-------- TEXTO DEL EJERCICIO --------

La COP30 llegó a su fin en Belém do Pará, en pleno corazón del Amazonas, donde la conversación climática deja de ser un ejercicio abstracto y adquiere el espesor de un bioma que exige cuidado cotidiano. Quedan imágenes, 29 documentos de acuerdo aprobados y, al mismo tiempo, la impresión de un avance que todavía no alcanza el ritmo que demanda el planeta.
Para El Maule, sin embargo, esta edición dejó una señal distinta: estuvimos presentes en espacios donde se discuten decisiones de alcance global, recogiendo aprendizajes y contrastando la experiencia regional con un diálogo más amplio sobre transición y formas de gobernanza.
Participé con gratitud profunda en paneles sobre acción colaborativa y generación de iniciativas de triple impacto, subrayando una idea sencilla y exigente a la vez: un territorio orienta su desarrollo cuando define con claridad el horizonte que desea habitar y qué estructuras productivas está dispuesto a reconfigurar para que ese horizonte sea sostenible en el tiempo. Esa pregunta, que en la COP se escucha como debate global, se concreta después en definiciones muy cotidianas: reuniones y mesas de trabajo regionales, con papeles, mapas y decisiones, documentos sobre la mesa y conversaciones sin cámaras.
En Belém se habló de economías regenerativas, justicia climática y comercio de impacto. En esa conversación, las regiones ocupan un lugar específico: traducen el lenguaje de las cumbres en decisiones concretas. Las metas climáticas se vuelven presupuestos; las declaraciones sobre justicia intergeneracional se convierten en criterios para priorizar proyectos; los compromisos sobre biodiversidad se transforman en programas que afectan cuencas, cadenas agroalimentarias y ciudades determinadas. Aquello fue evidente en muchos diálogos: sin una escala regional que ordene prioridades y asuma consecuencias, los acuerdos globales quedan expuestos a la gravedad de la inercia.
Desde esa experiencia emerge una lección que, por cierto, conviene mantener a la vista: nada de esto avanza sin confianza. “Colaboración” es una palabra frecuente, pero su contenido real se expresa en gestos concretos: abrir información, compartir decisiones, sostener desacuerdos sin romper la mesa, revisar inercias institucionales que parecían incuestionables.

-------- LOS DATOS --------

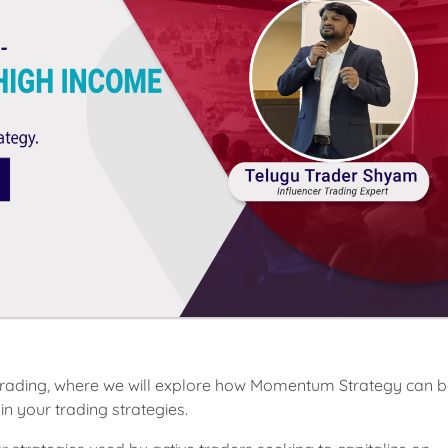
s Trading, where we will explore how Momentum Strategy can b
in your trading strategies.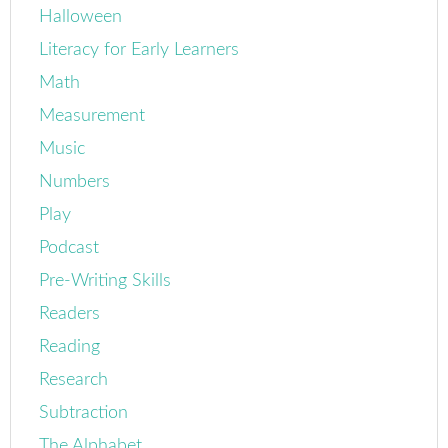
Halloween
Literacy for Early Learners
Math
Measurement
Music
Numbers
Play
Podcast
Pre-Writing Skills
Readers
Reading
Research
Subtraction
The Alphabet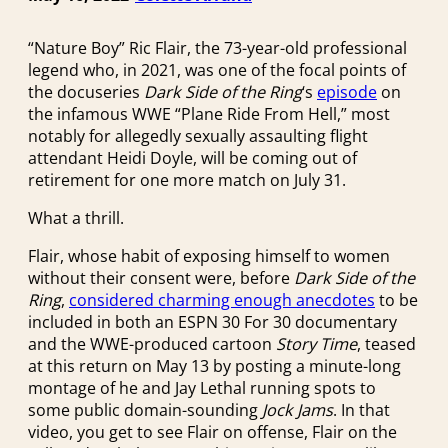
“Nature Boy” Ric Flair, the 73-year-old professional
legend who, in 2021, was one of the focal points of
the docuseries
Dark Side of the Ring
‘s
episode
on
the infamous WWE “Plane Ride From Hell,” most
notably for allegedly sexually assaulting flight
attendant Heidi Doyle, will be coming out of
retirement for one more match on July 31.
What a thrill.
Flair, whose habit of exposing himself to women
without their consent were, before
Dark Side of the
Ring
,
considered charming enough anecdotes
to be
included in both an ESPN 30 For 30 documentary
and the WWE-produced cartoon
Story Time
, teased
at this return on May 13 by posting a minute-long
montage of he and Jay Lethal running spots to
some public domain-sounding
Jock Jams
. In that
video, you get to see Flair on offense, Flair on the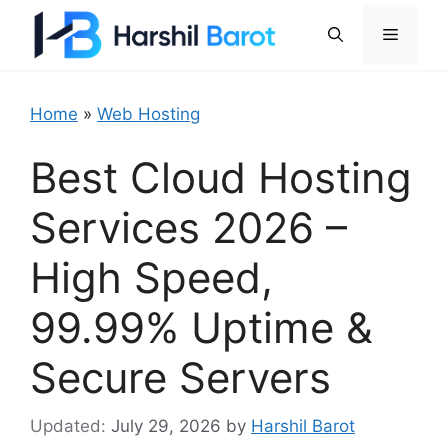
Skip
Menu
to
content
Home
»
Web Hosting
Best Cloud Hosting
Services 2026 –
High Speed,
99.99% Uptime &
Secure Servers
July 29, 2026
by
Harshil Barot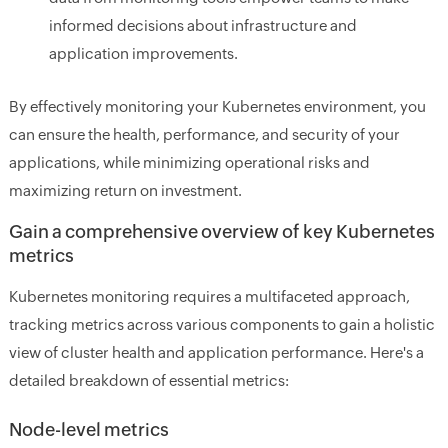
informed decisions about infrastructure and
application improvements.
By effectively monitoring your Kubernetes environment, you
can ensure the health, performance, and security of your
applications, while minimizing operational risks and
maximizing return on investment.
Gain a comprehensive overview of key Kubernetes
metrics
Kubernetes monitoring requires a multifaceted approach,
tracking metrics across various components to gain a holistic
view of cluster health and application performance. Here's a
detailed breakdown of essential metrics:
Node-level metrics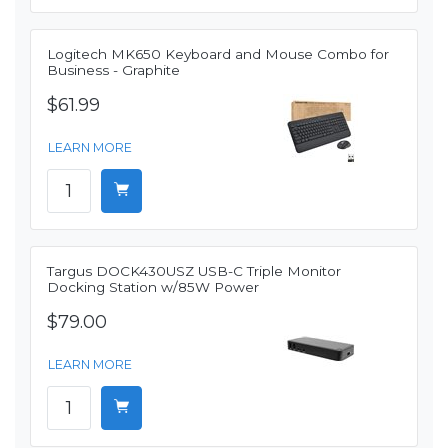
Logitech MK650 Keyboard and Mouse Combo for
Business - Graphite
$61.99
LEARN MORE
Targus DOCK430USZ USB-C Triple Monitor
Docking Station w/85W Power
$79.00
LEARN MORE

--------

CON ESTA INFORMACIÓN:
[1] Enumera los gestos concretos en los que, según el texto sobre la COP30, se expresa el contenido real de la colaboración.
[2] Escribe la continuación del texto sobre la COP30 a partir de su última oración.

RESPUESTAS EN ORDEN:
[1] Abrir información, compartir decisiones, sostener desacuerdos sin romper la mesa y revisar inercias institucionales que parecían incuestionables.

[2]
En torno a cada una de esas mesas hay agricultores que asumen riesgos al modificar prácticas, comunidades costeras y rurales que conviven con eventos climáticos cada vez más extremos, organizaciones que exigen respuestas a la altura de esa urgencia. Integrar esas miradas en las decisiones de desarrollo es condición para que la transición tenga raíces profundas en la identidad del territorio.
En El Maule esa conversación ya se instaló en espacios formales. En el Comité de Desarrollo Productivo Regional, representantes de distintas trayectorias revisamos si los instrumentos públicos acompañan una agricultura capaz de adaptarse a sequías más prolongadas, si los programas de fomento refuerzan iniciativas con identidad territorial o si, en la práctica, reproducen esquemas productivos que desatienden las necesidades actuales y la dinámica propia de nuestro Maule.
Lo vemos también en el proceso de instalación del primer Comité Estratégico de Sostenibilidad Regional, donde buscamos instalar una agenda de regeneración territorial como marco orientador para decisiones futuras dentro de una gobernanza compartida. En esa práctica, los comités se consolidan como espacios claves donde la cuádruple hélice, en horizontal, diseña el futuro del territorio.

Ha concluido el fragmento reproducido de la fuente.